The problem with our society is we have forgotten love and given up ProLife for what is easy and feels goos at the moment.  If we don't respect all life, how can we expect others to respect our lives and the lives of our families?  Until we all, become more lovingly ProLife we will continue to suffer from violence.

Tuesday, April 9, 2013

Life is the most precious gift - a ramble caused by grief.

How precious is life?  If it were not the most precious thing then the Redeemer's sacrifice would not have been so important.  This is why destroying life is so wrong, no matter how you destroy it.  The funny thing is that this is the same reason why being a martyr is such a great thing.  We can give our life away as a great gift but we can't destroy it as if it means nothing.

It is so hard then when someone we love dies.  It is their life that is gone and not them.  They still are and we hope to see them again when we die.  We will see them forever and they won't be in pain, but still death causes grief.  Why is that?  Is it the loss of what they could have become if they were still alive?  Is it only their company we miss?  Is it really just that we miss them?  If no one misses someone who dies is their life somehow less precious?  I don't know other than to say life is so precious that everyone's life is precious.  

With life we have the hope of repentance.  I often think this is why the death penalty is so wrong.  I often wonder why atheists don't value life more than those who have a hope of the afterlife.  If you believe that this all there is shouldn't life have the highest value?  This maybe why we grieve when someone dies to some extent.  We know that they are either destined for heaven or hell at that point.  When a great saint dies we often feel that they have gone to their reward and that helps us in our grief.  
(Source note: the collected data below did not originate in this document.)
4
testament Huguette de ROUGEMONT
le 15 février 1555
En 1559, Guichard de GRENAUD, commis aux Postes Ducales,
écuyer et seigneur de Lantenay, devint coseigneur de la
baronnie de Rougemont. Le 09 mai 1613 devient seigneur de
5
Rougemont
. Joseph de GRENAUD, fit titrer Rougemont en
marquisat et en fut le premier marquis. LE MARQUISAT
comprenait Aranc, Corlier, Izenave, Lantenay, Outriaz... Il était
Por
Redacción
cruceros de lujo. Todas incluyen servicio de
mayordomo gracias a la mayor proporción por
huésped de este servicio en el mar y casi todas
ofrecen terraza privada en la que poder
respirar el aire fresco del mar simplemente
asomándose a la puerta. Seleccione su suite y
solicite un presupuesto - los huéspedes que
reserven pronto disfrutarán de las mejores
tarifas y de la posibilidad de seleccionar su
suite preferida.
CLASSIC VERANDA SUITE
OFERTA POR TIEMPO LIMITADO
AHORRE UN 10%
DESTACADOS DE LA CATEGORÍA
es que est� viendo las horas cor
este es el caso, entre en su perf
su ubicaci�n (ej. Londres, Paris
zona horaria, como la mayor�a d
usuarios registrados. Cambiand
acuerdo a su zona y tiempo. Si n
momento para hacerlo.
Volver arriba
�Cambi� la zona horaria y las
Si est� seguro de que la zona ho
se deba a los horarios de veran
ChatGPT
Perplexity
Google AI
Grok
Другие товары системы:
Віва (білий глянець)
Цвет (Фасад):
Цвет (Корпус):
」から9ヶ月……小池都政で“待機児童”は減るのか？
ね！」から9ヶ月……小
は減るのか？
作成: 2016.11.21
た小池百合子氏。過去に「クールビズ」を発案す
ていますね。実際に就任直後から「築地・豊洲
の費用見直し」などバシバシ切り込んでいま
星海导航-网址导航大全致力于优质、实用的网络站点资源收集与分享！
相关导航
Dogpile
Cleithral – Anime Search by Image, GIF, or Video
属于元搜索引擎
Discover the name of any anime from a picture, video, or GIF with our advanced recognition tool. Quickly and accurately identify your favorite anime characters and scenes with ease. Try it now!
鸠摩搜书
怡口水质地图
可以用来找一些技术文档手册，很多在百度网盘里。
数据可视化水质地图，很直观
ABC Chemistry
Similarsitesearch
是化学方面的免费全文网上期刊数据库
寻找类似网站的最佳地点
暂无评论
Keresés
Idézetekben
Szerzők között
Life is so precious in fact that even the partial death of causing pain and suffering is wrong.  Driving someone to despair is like causing a partial death, and not helping someone in need is like not helping someone who is hurt.  ProLife has to mean more than being antiabortion or it is not ProLife.  If ProLife means shaming pregnant women or blowing up doctors are we any better than those who kill innocent children?  We might actually be worse because we should know better.  ProLife means a life of love.  Love all,even or especially our enemies.  I heard it once said that an enemy is simply someone you need to pray for.